7、secret
私は下を向きあの時翔くんが
何を私に伝えたかったのか考えてみた。
『は、は…る。』
「え?」
初めて分身に名前を呼ばれて
身体がビクっとなる。
『いやぁー。名前で呼んじゃ…ダメかなぁーって』
「大丈夫だょ。」
私は分身に微笑みかける。
「そうえば…分身にも名前あるの?
それが不思議だった。
私から出てきた分身。
名前なんて…あるのかな?
『Rain。』
「へ?」
『名前…レインだょ。
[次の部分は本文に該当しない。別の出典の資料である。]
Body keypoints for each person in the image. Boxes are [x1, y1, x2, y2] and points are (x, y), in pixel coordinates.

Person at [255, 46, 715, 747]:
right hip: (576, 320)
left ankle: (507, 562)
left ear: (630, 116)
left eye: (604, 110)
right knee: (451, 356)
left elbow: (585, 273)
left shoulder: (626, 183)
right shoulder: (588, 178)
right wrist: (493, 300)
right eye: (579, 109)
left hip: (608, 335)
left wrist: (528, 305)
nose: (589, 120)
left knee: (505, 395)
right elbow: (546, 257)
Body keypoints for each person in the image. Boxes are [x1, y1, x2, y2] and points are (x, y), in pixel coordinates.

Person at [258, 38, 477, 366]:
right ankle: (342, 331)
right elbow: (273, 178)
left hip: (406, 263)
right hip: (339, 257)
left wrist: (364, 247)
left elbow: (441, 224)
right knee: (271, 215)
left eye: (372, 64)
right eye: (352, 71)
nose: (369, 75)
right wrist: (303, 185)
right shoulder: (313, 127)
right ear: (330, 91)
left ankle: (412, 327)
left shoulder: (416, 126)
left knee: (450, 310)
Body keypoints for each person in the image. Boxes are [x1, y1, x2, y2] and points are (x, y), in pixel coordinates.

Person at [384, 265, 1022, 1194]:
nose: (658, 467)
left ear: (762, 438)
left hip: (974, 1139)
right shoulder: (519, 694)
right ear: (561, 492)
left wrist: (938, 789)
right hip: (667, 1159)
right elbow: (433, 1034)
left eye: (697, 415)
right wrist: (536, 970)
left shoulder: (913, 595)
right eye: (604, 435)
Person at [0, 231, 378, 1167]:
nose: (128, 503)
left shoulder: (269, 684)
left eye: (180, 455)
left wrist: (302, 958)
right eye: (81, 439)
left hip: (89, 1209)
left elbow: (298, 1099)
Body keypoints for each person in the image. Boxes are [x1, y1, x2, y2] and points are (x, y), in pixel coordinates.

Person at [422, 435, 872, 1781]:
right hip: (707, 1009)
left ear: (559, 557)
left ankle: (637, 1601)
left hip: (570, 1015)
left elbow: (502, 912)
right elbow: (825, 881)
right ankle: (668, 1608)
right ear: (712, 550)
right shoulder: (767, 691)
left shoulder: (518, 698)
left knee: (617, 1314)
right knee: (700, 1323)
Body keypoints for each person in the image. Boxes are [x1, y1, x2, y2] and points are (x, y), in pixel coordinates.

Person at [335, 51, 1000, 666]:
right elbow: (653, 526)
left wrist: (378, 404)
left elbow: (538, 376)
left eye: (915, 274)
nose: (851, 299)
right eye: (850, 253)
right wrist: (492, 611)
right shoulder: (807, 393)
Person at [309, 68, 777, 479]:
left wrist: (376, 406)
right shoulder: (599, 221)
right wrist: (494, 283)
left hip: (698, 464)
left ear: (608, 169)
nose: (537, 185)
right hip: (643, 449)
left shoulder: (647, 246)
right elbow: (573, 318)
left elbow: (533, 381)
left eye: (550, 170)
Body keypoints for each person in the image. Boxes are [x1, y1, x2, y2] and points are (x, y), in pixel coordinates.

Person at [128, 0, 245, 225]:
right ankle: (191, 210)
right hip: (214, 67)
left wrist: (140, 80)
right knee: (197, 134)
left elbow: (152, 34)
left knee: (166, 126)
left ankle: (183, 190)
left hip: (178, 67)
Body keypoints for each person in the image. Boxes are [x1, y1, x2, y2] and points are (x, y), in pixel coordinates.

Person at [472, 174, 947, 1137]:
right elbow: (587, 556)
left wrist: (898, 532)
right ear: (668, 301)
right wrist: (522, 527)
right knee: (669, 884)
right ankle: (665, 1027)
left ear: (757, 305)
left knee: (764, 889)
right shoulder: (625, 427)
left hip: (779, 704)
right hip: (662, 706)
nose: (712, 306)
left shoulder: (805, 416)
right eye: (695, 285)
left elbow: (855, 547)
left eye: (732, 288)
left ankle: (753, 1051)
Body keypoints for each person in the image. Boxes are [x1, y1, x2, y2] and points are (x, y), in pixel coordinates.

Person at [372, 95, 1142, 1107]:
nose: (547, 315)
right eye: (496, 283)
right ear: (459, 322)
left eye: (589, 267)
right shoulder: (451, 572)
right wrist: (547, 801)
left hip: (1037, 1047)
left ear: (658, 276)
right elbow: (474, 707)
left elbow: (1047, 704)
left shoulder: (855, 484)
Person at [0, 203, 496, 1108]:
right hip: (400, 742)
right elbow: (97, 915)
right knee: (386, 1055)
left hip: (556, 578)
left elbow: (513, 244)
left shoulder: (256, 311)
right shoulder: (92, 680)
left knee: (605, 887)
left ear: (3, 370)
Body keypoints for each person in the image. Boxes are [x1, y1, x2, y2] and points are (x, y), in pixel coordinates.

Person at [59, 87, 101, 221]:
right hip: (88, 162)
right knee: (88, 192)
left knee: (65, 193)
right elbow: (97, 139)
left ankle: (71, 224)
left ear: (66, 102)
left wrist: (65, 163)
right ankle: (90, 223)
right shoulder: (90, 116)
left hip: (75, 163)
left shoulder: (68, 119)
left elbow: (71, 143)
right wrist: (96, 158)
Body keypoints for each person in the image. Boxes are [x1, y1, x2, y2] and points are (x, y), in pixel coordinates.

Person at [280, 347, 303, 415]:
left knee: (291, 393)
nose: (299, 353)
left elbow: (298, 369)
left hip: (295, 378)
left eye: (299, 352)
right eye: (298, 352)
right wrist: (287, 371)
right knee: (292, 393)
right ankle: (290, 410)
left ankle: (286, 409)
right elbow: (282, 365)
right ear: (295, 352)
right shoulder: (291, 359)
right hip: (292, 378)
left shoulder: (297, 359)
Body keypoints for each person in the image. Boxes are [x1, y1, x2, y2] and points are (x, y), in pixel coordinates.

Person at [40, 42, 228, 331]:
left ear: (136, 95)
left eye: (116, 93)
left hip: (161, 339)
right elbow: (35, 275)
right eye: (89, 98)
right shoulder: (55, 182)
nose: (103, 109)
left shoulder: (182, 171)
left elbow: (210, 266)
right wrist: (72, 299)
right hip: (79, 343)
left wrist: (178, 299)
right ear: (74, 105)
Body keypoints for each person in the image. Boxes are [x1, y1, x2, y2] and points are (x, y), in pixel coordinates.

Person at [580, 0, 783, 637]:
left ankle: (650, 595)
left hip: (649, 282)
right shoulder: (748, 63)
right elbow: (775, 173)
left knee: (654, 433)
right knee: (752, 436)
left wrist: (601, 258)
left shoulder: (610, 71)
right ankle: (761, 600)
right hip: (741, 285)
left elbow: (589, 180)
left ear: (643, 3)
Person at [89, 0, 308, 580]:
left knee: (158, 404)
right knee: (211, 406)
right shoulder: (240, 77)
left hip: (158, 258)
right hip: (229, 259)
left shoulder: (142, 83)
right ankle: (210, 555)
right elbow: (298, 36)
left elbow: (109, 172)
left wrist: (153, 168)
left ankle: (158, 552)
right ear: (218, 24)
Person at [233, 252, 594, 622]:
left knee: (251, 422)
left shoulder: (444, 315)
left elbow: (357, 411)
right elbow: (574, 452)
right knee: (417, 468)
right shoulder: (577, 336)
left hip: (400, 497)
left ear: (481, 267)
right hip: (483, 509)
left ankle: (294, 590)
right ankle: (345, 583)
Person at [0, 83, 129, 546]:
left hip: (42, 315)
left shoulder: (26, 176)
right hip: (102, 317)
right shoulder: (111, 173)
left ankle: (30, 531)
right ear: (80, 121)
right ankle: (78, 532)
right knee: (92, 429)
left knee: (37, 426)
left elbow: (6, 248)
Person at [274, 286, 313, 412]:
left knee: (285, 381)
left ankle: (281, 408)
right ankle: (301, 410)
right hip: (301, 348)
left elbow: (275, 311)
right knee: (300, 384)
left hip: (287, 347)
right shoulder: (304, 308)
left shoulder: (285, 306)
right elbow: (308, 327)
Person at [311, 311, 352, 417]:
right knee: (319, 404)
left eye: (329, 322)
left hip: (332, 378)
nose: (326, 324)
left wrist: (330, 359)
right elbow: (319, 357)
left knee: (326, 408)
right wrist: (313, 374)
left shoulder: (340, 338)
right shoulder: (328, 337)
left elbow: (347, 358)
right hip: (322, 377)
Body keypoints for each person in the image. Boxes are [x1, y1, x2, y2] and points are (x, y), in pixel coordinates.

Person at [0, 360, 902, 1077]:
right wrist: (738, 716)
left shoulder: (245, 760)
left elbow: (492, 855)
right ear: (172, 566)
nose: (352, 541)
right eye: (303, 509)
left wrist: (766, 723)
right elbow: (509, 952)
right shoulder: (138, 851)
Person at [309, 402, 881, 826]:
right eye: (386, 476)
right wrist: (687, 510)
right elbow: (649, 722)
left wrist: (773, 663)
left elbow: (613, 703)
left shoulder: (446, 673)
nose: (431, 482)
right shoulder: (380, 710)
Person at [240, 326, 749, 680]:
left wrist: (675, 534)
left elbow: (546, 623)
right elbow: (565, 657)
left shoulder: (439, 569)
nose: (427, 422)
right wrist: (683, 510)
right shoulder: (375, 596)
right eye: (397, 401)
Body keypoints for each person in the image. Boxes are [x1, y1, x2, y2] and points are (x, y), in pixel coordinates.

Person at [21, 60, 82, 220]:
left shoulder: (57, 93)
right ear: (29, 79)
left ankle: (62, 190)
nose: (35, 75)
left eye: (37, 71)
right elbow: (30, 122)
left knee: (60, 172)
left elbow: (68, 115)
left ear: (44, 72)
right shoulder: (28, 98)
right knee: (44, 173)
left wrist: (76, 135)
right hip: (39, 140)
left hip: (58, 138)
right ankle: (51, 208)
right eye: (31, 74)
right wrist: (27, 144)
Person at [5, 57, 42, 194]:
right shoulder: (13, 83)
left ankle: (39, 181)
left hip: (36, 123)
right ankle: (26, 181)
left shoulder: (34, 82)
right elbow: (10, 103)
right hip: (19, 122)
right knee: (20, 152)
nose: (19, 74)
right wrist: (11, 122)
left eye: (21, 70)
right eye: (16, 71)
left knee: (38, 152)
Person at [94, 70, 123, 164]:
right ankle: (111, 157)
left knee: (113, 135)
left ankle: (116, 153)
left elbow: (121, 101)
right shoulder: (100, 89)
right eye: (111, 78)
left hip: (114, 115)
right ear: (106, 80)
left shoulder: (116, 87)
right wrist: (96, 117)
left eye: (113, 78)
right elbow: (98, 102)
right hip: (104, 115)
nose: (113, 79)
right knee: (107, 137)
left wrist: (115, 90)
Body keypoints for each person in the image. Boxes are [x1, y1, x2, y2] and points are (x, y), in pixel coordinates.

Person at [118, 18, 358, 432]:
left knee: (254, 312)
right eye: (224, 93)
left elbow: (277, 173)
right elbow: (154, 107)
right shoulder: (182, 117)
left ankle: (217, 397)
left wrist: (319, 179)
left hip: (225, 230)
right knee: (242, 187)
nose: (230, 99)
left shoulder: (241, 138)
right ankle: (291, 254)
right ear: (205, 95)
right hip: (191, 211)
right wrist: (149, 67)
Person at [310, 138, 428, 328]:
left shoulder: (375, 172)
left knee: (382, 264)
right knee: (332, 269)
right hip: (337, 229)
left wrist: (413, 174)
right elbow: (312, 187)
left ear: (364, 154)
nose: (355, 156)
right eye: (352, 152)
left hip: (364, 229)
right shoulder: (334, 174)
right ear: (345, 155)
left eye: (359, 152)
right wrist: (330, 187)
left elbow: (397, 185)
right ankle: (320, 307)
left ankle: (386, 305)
』
へぇー。分身にも名前ってあるんだぁ。
しかも発音いいなぁー
レインって外人!?
・・・なわけないよね。
「はぁーるちゃん。」
いきなり後ろから抱きついてきた蓮さん。
話は済んだようだ。
「蓮!春から離れろ。触るな。近づくな。」
翔くんは怒って蓮さんの手をつねる。
「いてててて…いてーよ!」
翔くんって…怖いんだなぁ。
「春、これから出かけよ。」
「へ??」
意味わかんない。
なぜ私を誘うの?
彼女いるじゃん。
「由衣と行ってきなよ。」
私は少し空しいようで…寂しい。
くすぐったい気持ちになった。
「好きなのに…」
「…。」
『何であんな事いったの?』
「わからなくて、好きなのはわかった。
けど…もしかして、二股?」
私はまた心が傷つきそうで、
怖かった。
「なわけねーだろ!
僕はいつまでも春を守るし
ずっと傍に…」
「じゃあどうして!」
「ごめん。今は…言えない。」
隠し事。
私の嫌いな事。
いきなり蓮さんが私の耳元で囁く。
「春ちゃん。今君は守られてるの。
もし、君が彼に守られなかったら…。
どうなってただろうね。」
蓮さんはそれを言うと屋上から去っていった。